Alt zu werden ist auch heute noch kein Vergnügen. Künstliche Herzklappen, Hüften oder Knieprothesen sowie moderne Medikamente und Therapien lassen uns zwar spielend 80 oder 90 Jahr alt werden. Doch wer die biologische Verfallsgrenze von 40 bis 45 Jahren überschritten hat, verliert kontinuierlich an Vitalität und Lebensqualität. Denn viele Altersleiden lassen sich bestenfalls bremsen, heilen lassen sie sich nicht.
Das kann sich schon bald radikal ändern: Mithilfe der Stammzellen, die 2010 erstmals in größerem Maßstab zum Einsatz kommen, können viele zerstörerische Prozesse nicht nur verlangsamt, sondern gestoppt und umgekehrt werden. Regenerative Medizin heißt das Zauberwort.
Forscher haben Jahrzehnte gebraucht, um der Regenerationsfähigkeit des Körpers etwa bei der Wundheilung auf die Schliche zu kommen. Seit jedoch klar ist, dass Stammzellen dabei die tragende Rolle spielen, konnten Wissenschaftler deren Fähigkeiten gezielt für Therapie-Ansätze gegen nahezu jedes altersbedingte Leiden nutzen: Herzinfarkt, Hirnschlag, Krebs, Diabetes, Knorpel-, Knochen- und Nervenschäden sowie Demenz-Erkrankungen wie Alzheimer. Dabei hat sich gezeigt, dass nicht nur die umstrittenen embryonalen Stammzellen enorme Fähigkeiten besitzen, sondern auch die adulten Stammzellen, die im Knochenmark jedes Menschen zu finden sind.
Infarktpatienten mit Stammzellen behandeln
Mit ihnen hat der Herzchirurg Gustav Steinhoff an der Universitätsklinik Rostock eine Therapie entwickelt, um infarktgeschädigte Herzen wieder auf Touren zu bringen: Er spritzt Stammzellen in die kraftlosen Infarktbereiche, sodass sich neue Muskelmasse bildet. Bisher versuchen Ärzte mit Ersatzadern – den Bypässen, die sie rund um den geschädigten Bereich verlegen –, die Blutversorgung eher notdürftig wieder herzustellen.
Steinhoff ist natürlich nicht der Einzige, der mit Stammzellen altersbedingte Erkrankungen behandelt. Aber er ist mit seinen Kooperationspartnern in Hannover und Berlin sowie dem Industriepartner Miltenyi Biotec aus Bergisch Gladbach am weitesten, sogar im weltweiten Vergleich: Steinhoff hat seine Therapie schon durch zwei klinische Zulassungsphasen gebracht. Die letzte, etwa zwei Jahre dauernde Phase-III-Studie hat im Oktober begonnen, als der erste von 150 Patienten behandelt wurde.

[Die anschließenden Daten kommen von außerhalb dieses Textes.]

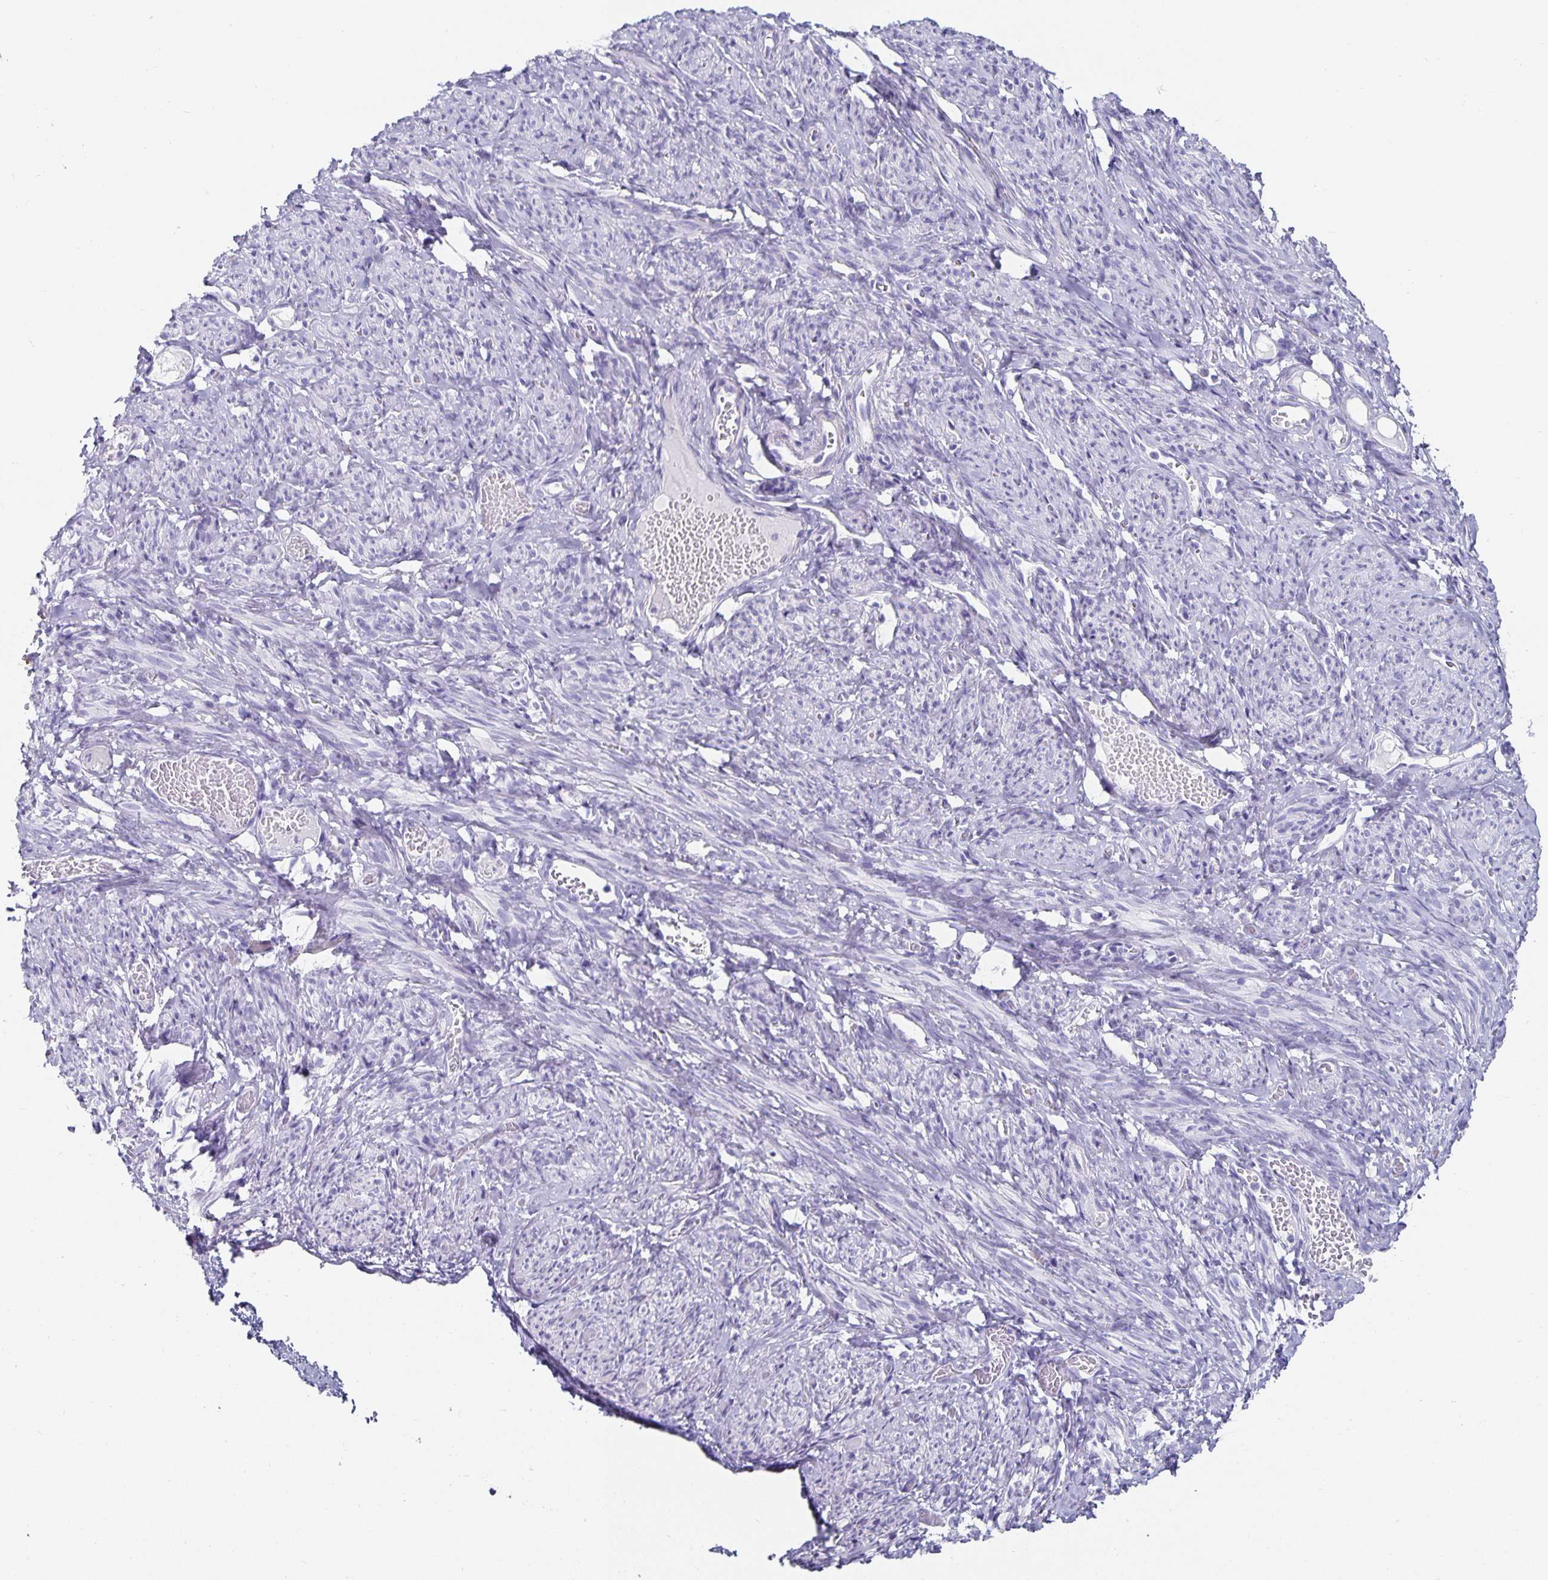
{"staining": {"intensity": "negative", "quantity": "none", "location": "none"}, "tissue": "smooth muscle", "cell_type": "Smooth muscle cells", "image_type": "normal", "snomed": [{"axis": "morphology", "description": "Normal tissue, NOS"}, {"axis": "topography", "description": "Smooth muscle"}], "caption": "An IHC micrograph of unremarkable smooth muscle is shown. There is no staining in smooth muscle cells of smooth muscle. (DAB (3,3'-diaminobenzidine) immunohistochemistry (IHC) with hematoxylin counter stain).", "gene": "CHGA", "patient": {"sex": "female", "age": 65}}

Hoffen auf Plazenta-Zellen
Wenn die Ergebnisse überzeugen, könnte die neue Therapie nicht nur all jenen helfen, die einen Herzinfarkt überlebt haben – allein in Deutschland sind das 240.000 Menschen pro Jahr. Es würde auch den Aufbruch in ein neues medizinisches Zeitalter einläuten, in dem nicht mehr ausgebessert und gestopft, sondern ein jugendlicher, biologisch fitter Zustand wieder hergestellt wird.
Bisher stehen die Forscher aber noch vor einem logistischen Problem: Die adulten Stammzellen müssen für jeden Patienten individuell in einer Operation gewonnen werden. Das ist teuer und aufwendig. Eine geniale Lösung scheint nun das israelische Unternehmen Pluristem im Mutterkuchen, der Plazenta, gefunden zu haben. Als Nachgeburt landet sie meist im Klinikmüll. Doch die Planzenta-Stammzellen zeigten sich in ersten Versuchen als sehr potent – und sie werden von jedermann vertragen. Sie könnten als Massenware hergestellt werden.